Principaux messages: Si les jeunes indiquent être conscients des risques potentiels du Net et savoir y faire face (94%) l’enquête souligne que les phénomènes de cyberviolence les touchent particulièrement. Ainsi, plus d’un jeune sur deux (56%) dit avoir été victime de cyberviolences au moins une fois tandis qu’un sur trois (35%) y a déjà été confronté à plusieurs reprises. Dans le détail, un adolescent sur cinq déclare par exemple qu’il lui est déjà arrivé plus d’une fois d’être « victime d’insultes » (18%), ou de « recevoir des images intimes non demandées » (17%). 13% des sondés avouent avoir été à plusieurs reprises victime «de rumeurs » et aussi de «menaces » (9%), tandis que plus d’un jeune sur cinq a plusieurs fois vu « un groupe se créer contre lui » ou que « des images intimes de lui soient mises en ligne sans son accord» (5%). Enfin, près d’un jeune sur quatre reconnaît avoir commis des cyberviolences.

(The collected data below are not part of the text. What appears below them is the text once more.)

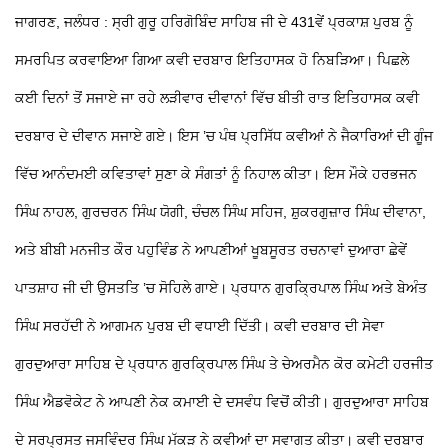
ਜਾਗਰਣ, ਜਲੰਧਰ : ਸ੍ਰੀ ਗੁਰੂ ਹਰਿਗੋਬਿੰਦ ਸਾਹਿਬ ਜੀ ਦੇ 431ਵੇਂ ਪ੍ਰਕਾਸ਼ ਪੁਰਬ ਨੂੰ
ਸਮਰਪਿਤ ਕਰਵਾਇਆ ਗਿਆ ਕਵੀ ਦਰਬਾਰ ਇਤਿਹਾਸਕ ਹੋ ਨਿਬੜਿਆ। ਪਿਛਲੇ
ਕਈ ਦਿਨਾਂ ਤੋਂ ਸਜਾਏ ਜਾ ਰਹੇ ਲੜੀਵਾਰ ਦੀਵਾਨਾਂ ਵਿੱਚ ਬੀਤੀ ਰਾਤ ਇਤਿਹਾਸਕ ਕਵੀ
ਦਰਬਾਰ ਦੇ ਦੀਵਾਨ ਸਜਾਏ ਗਏ। ਇਸ ’ਚ ਪੰਥ ਪ੍ਰਸਿੱਧ ਕਵੀਆਂ ਨੇ ਜੈਕਾਰਿਆਂ ਦੀ ਗੂੰਜ
ਵਿੱਚ ਆਨੰਦਮਈ ਕਵਿਤਾਵਾਂ ਸੁਣਾ ਕੇ ਸੰਗਤਾਂ ਨੂੰ ਨਿਹਾਲ ਕੀਤਾ। ਇਸ ਮੌਕੇ ਹਰਭਜਨ
ਸਿੰਘ ਨਾਹਲ, ਗੁਰਚਰਨ ਸਿੰਘ ਯੋਗੀ, ਚੰਚਲ ਸਿੰਘ ਸਹਿਜ, ਸ਼ੁਕਰਗੁਜ਼ਾਰ ਸਿੰਘ ਦੀਵਾਨਾ,
ਅਤੇ ਬੀਬੀ ਮਨਜੀਤ ਕੌਰ ਪਹੁਵਿੰਡ ਨੇ ਆਪਣੀਆਂ ਖੂਬਸੂਰਤ ਰਚਨਾਵਾਂ ਦੁਆਰਾ ਛੇਵੇਂ
ਪਾਤਸ਼ਾਹ ਜੀ ਦੀ ਉਸਤਤਿ ’ਚ ਸੋਹਿਲੇ ਗਾਏ। ਪ੍ਰਧਾਨ ਗੁਰਕ੍ਰਿਪਾਲ ਸਿੰਘ ਅਤੇ ਬੇਅੰਤ
ਸਿੰਘ ਸਰਹੱਦੀ ਨੇ ਆਗਮਨ ਪੁਰਬ ਦੀ ਵਧਾਈ ਦਿੱਤੀ। ਕਵੀ ਦਰਬਾਰ ਦੀ ਸੇਵਾ
ਗੁਰਦੁਆਰਾ ਸਾਹਿਬ ਦੇ ਪ੍ਰਧਾਨ ਗੁਰਕ੍ਰਿਪਾਲ ਸਿੰਘ ਤੇ ਚੇਅਰਮੈਨ ਕੋਰ ਕਮੇਟੀ ਹਰਜੀਤ
ਸਿੰਘ ਐਡਵੋਕੇਟ ਨੇ ਆਪਣੀ ਨੇਕ ਕਮਾਈ ਦੇ ਦਸਵੰਧ ਵਿਚੋਂ ਕੀਤੀ। ਗੁਰਦੁਆਰਾ ਸਾਹਿਬ
ਦੇ ਸਰਪ੍ਰਸਤ ਜਸਵਿੰਦਰ ਸਿੰਘ ਮੱਕੜ ਨੇ ਕਵੀਆਂ ਦਾ ਸਵਾਗਤ ਕੀਤਾ। ਕਵੀ ਦਰਬਾਰ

Les jeunes filles particulièrement exposées
Une proportion équivalente de garçons et de filles ont subi ce phénomène mais les filles ont tendance à être victimes de rumeurs répandues à leur encontre en ligne (39% contre 26% pour les garçons) ou à recevoir des messages non désirés au contenu sexuellement explicite (29% contre 20% pour les garçons). 40% des jeunes déclarent avoir été confrontés à au moins deux situations différentes caractérisant un harcèlement ou une intimidation en ligne. À cet égard aussi, les filles sont davantage ciblées puisque 15% d’entre-elles disent avoir vécu au moins 4 des situations identifiées contre 6% des garçons.

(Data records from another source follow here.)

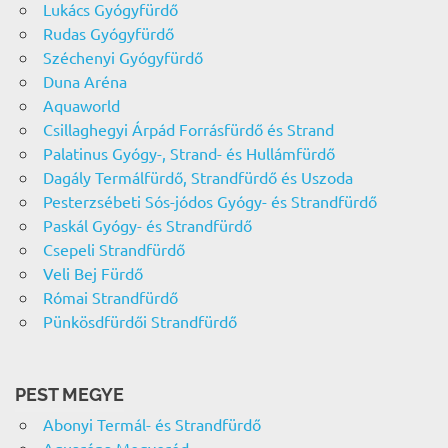
Lukács Gyógyfürdő
Rudas Gyógyfürdő
Széchenyi Gyógyfürdő
Duna Aréna
Aquaworld
Csillaghegyi Árpád Forrásfürdő és Strand
Palatinus Gyógy-, Strand- és Hullámfürdő
Dagály Termálfürdő, Strandfürdő és Uszoda
Pesterzsébeti Sós-jódos Gyógy- és Strandfürdő
Paskál Gyógy- és Strandfürdő
Csepeli Strandfürdő
Veli Bej Fürdő
Római Strandfürdő
Pünkösdfürdői Strandfürdő
PEST MEGYE
Abonyi Termál- és Strandfürdő
Aquaréna Mogyoród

Dans le même temps, les jeunes pensent majoritairement que leurs parents appréhendent bien le cyberharcèlement (59%) mais que leurs professeurs (58%), les entreprises de réseaux sociaux (66%) et les responsables politiques (79%) ne parviennent pas à résoudre ce problème. Environ 6 parents sur 10 craignent que leur enfant soit intimidé en ligne (59 %) ou échange des images à caractère sexuel (57%) mais la plupart sont confiants dans leur capacité à apprendre à leur enfant comment bien se comporter en ligne (45%). Le rapport pointe également une mauvaise compréhension des dispositifs réglementaire (comme le RGPD), législatif (loi française "Informatique et Libertés" de 1978, ou éducatifs (intégration des enjeux de protection des données personnelles dans les cycles d’enseignement).
Des incertitudes face à la législation
En effet, 6 parents sur 10 indiquent qu’ils ne sauraient pas vers quelle administration se tourner si leur enfant était victime de cyberviolence. Ce n’est donc pas le manque de dispositifs qui peut être déploré, mais plutôt la complexité et la multiplicité de ceux existants, considère l'Institut Montaigne. Pour l’organisme, ces enjeux multiples de protection, mais aussi de compréhension et de réaction nécessitent de prendre en considération trois principaux piliers, à savoir la formation, l’accompagnement et la responsabilisation pour remédier à cette situation.